You’ve got to have the balls to say, as Rimbaud put it, that “I’m the Other. On the one hand, I challenge Rimbaud’s researchers to tell me if during the poet’s short lifespan he was actually faithful to that claim every step of the way. I don’t like the “difference” phrase either. We must support, applaud, cotton on to the one who’s different. That’s the annoying policy of tolerance, the hypocrite’s tough chuckle. Why is the Other different to me? Why am I not the one who’s different to the Other? Why am I not myself the one who’s different? Is it good only what matches with me? To the best of my knowledge, this is all about swindles and traps that the art of the word puts in its end users until their minds are crippled and stigmatized.

This whole squabble reminds me not only of the “anthropological fine arts,” but also of the music video, the “smart songs” that have been written over the past decades.1 I still wonder how in the world three magnificent songwriters can do what I describe next. One of them is going to found the party of the United with all of the Others who are unprotected and abandoned to their fate –the dwarfs, the loveless fats, the hobos, etc. I’ve always asked the same question: where does the author put himself? Outside or above that party line? Is it God the author? Isn’t the author one of the Others in any way? Does he suspect that? Or that other celebrated crooner who needs to make clear how gays vent their passions and break their bodies “while I plunge my flesh into your belly, woman.” Why is it necessary to clarify that? Is anybody in harm’s way out there? Or that celebrated songwriter who makes sure that “darkness is the best place for a kind of loving people don’t tolerate,” and they’re just fucking fascists, let them all hang out, but love, the good love, the hard-earned love or any other kind of love is wielded and defended out in the open.
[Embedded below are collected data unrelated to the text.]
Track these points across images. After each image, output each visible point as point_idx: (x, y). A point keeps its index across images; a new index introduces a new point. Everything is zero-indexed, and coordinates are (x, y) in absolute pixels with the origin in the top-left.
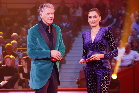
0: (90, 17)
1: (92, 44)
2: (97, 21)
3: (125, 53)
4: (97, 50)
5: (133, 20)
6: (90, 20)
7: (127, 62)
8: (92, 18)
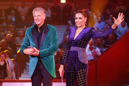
0: (77, 18)
1: (74, 40)
2: (82, 22)
3: (89, 49)
4: (76, 47)
5: (95, 21)
6: (76, 20)
7: (90, 57)
8: (78, 19)
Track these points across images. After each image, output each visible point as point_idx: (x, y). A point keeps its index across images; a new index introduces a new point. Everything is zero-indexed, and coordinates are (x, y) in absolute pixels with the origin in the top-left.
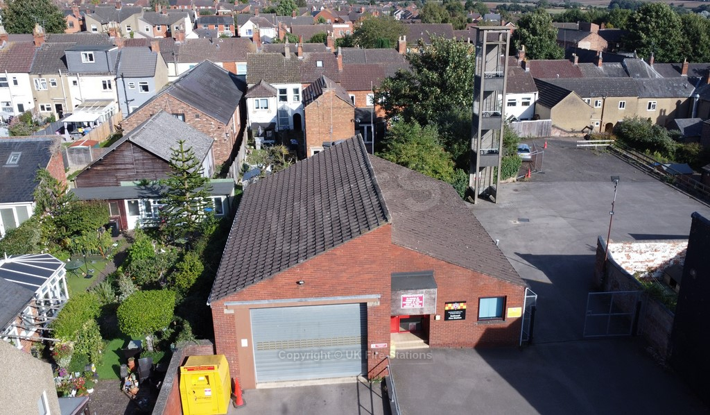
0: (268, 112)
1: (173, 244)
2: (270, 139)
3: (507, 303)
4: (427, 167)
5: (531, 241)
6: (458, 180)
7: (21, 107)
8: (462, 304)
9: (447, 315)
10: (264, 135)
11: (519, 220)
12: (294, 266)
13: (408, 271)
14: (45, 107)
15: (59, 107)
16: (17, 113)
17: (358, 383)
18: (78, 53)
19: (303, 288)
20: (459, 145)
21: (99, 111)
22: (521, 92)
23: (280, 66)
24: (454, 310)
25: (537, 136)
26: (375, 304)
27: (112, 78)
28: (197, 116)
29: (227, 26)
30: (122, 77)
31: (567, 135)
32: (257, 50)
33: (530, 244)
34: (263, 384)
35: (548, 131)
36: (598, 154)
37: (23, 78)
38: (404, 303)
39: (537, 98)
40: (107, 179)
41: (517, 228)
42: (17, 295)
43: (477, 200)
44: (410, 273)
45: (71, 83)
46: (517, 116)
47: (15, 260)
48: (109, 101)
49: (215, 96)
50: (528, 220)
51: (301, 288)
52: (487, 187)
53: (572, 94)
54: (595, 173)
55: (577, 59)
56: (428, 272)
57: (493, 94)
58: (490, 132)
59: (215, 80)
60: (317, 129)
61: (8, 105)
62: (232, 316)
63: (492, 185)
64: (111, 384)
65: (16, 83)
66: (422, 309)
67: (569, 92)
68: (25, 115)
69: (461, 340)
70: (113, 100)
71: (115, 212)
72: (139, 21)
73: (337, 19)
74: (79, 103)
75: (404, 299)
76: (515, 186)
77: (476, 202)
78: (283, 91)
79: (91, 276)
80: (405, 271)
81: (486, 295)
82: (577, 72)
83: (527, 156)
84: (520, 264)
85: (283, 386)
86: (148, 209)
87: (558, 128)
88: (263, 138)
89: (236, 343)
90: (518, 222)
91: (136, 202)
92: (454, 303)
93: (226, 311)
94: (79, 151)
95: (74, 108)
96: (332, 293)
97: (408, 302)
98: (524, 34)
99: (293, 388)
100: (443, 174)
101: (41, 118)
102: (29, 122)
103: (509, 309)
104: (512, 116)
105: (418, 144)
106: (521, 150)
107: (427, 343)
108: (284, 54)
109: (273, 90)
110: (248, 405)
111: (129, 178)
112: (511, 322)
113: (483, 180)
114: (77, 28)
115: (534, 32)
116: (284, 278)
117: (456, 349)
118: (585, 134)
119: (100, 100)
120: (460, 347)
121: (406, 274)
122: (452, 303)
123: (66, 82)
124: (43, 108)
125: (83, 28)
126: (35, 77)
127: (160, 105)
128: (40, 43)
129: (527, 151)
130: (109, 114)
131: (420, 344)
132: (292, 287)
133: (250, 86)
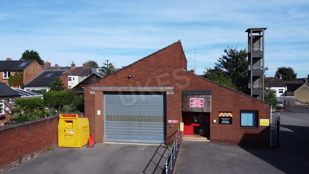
3: (259, 115)
8: (229, 114)
9: (220, 120)
12: (127, 68)
13: (196, 90)
17: (160, 146)
18: (95, 69)
19: (131, 80)
22: (278, 86)
24: (224, 117)
26: (171, 93)
31: (304, 104)
35: (293, 102)
37: (76, 77)
38: (192, 103)
39: (286, 90)
53: (305, 86)
55: (307, 80)
56: (208, 92)
61: (70, 88)
62: (94, 95)
65: (74, 79)
66: (202, 108)
67: (302, 84)
69: (231, 138)
75: (192, 101)
81: (245, 109)
83: (281, 105)
87: (299, 101)
89: (95, 112)
92: (225, 112)
93: (91, 92)
96: (147, 85)
97: (194, 103)
103: (261, 120)
107: (209, 139)
110: (94, 147)
112: (263, 129)
116: (122, 74)
117: (227, 144)
126: (80, 77)
131: (204, 140)
132: (125, 80)
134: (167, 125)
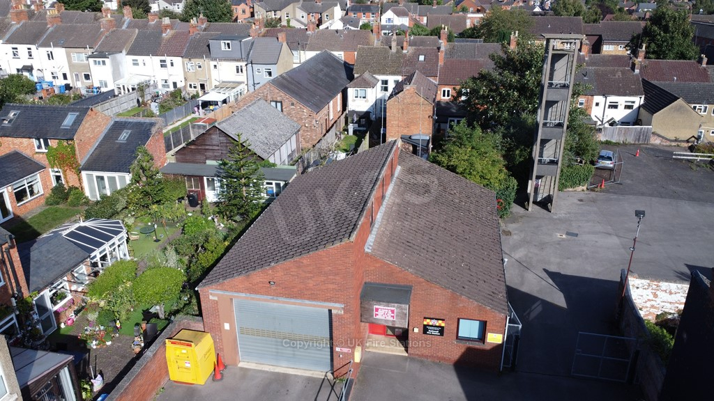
0: (366, 101)
1: (232, 220)
2: (363, 126)
3: (487, 328)
4: (475, 173)
5: (569, 258)
6: (507, 188)
7: (175, 84)
8: (440, 322)
9: (425, 329)
10: (358, 122)
11: (568, 234)
12: (267, 268)
13: (388, 283)
14: (193, 86)
15: (202, 86)
16: (172, 89)
17: (324, 379)
18: (219, 41)
19: (274, 288)
20: (521, 151)
21: (229, 92)
22: (624, 94)
23: (385, 58)
24: (432, 326)
25: (633, 142)
26: (339, 312)
27: (243, 64)
28: (293, 104)
29: (373, 14)
30: (252, 64)
31: (668, 143)
32: (376, 41)
33: (565, 261)
34: (246, 363)
35: (647, 137)
36: (694, 167)
37: (178, 61)
38: (377, 313)
39: (642, 102)
40: (199, 157)
41: (559, 243)
42: (74, 255)
43: (532, 207)
44: (390, 285)
45: (212, 67)
46: (617, 119)
47: (88, 224)
48: (240, 83)
49: (319, 85)
50: (577, 235)
51: (274, 287)
52: (546, 195)
53: (680, 101)
54: (680, 189)
55: (705, 60)
56: (407, 287)
57: (560, 104)
58: (554, 141)
59: (326, 70)
60: (397, 122)
61: (166, 82)
62: (216, 302)
63: (551, 193)
64: (127, 340)
65: (172, 64)
66: (394, 321)
67: (676, 99)
68: (175, 91)
69: (440, 354)
70: (243, 82)
71: (196, 186)
72: (297, 9)
73: (479, 8)
74: (217, 84)
75: (377, 310)
76: (582, 196)
77: (530, 209)
78: (385, 82)
79: (159, 240)
80: (384, 282)
81: (465, 317)
82: (704, 75)
83: (608, 164)
84: (544, 282)
85: (260, 369)
86: (222, 187)
87: (659, 136)
88: (357, 125)
89: (220, 325)
90: (564, 236)
91: (213, 180)
92: (433, 319)
94: (199, 127)
95: (213, 87)
96: (300, 295)
97: (380, 312)
98: (654, 31)
99: (267, 372)
100: (492, 181)
101: (189, 94)
102: (179, 97)
103: (489, 334)
104: (612, 119)
105: (473, 148)
106: (602, 158)
107: (407, 351)
108: (390, 47)
109: (374, 81)
110: (224, 380)
111: (215, 158)
112: (492, 347)
113: (542, 188)
114: (248, 14)
115: (666, 29)
116: (258, 276)
117: (433, 362)
118: (690, 144)
119: (233, 82)
120: (438, 361)
121: (385, 285)
122: (431, 319)
123: (209, 65)
124: (191, 85)
125: (252, 15)
126: (186, 60)
127: (263, 93)
128: (193, 32)
129: (609, 158)
130: (237, 94)
131: (400, 351)
132: (264, 285)
133: (356, 76)
134: (334, 354)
These instances out of three cultural genres don’t lay bare clearly the huge complexity of the designations we want to delve into, the dilemmas in the relationships between identity and haughtiness, between me and the Other, from the reflexive canvas of culture. Those who write are no strangers to that risk either and even today they get stunned in the trance of labeling a cultural production highlighted by certain marginalized or confined individuals as a form of “anthropological art” they can call their own. To myself, to all my colleagues, to all the rest, I say: Watch out, colleagues, beware; it reeks of danger. Otherwise, we’ll be playing into the hands of the policy of exclusions. By ruling out those polished-up whiteys from the high-life mansions, don’t we become accomplices of their own supremacy or social position? It’ll then be fit to talk about anthropo-illogical. Shouldn’t we be more cautious when labeling an installation, a painting or a performance as “anthropological” under the pretext that these cultural expressions possess some kind of “density”? What about the others? Aren’t they so? By using a sophism from the 17th-century elaborate literary style or the wild card of the “anthropological art,” aren’t we making a setup, a trap that might eventually do us some harm as well?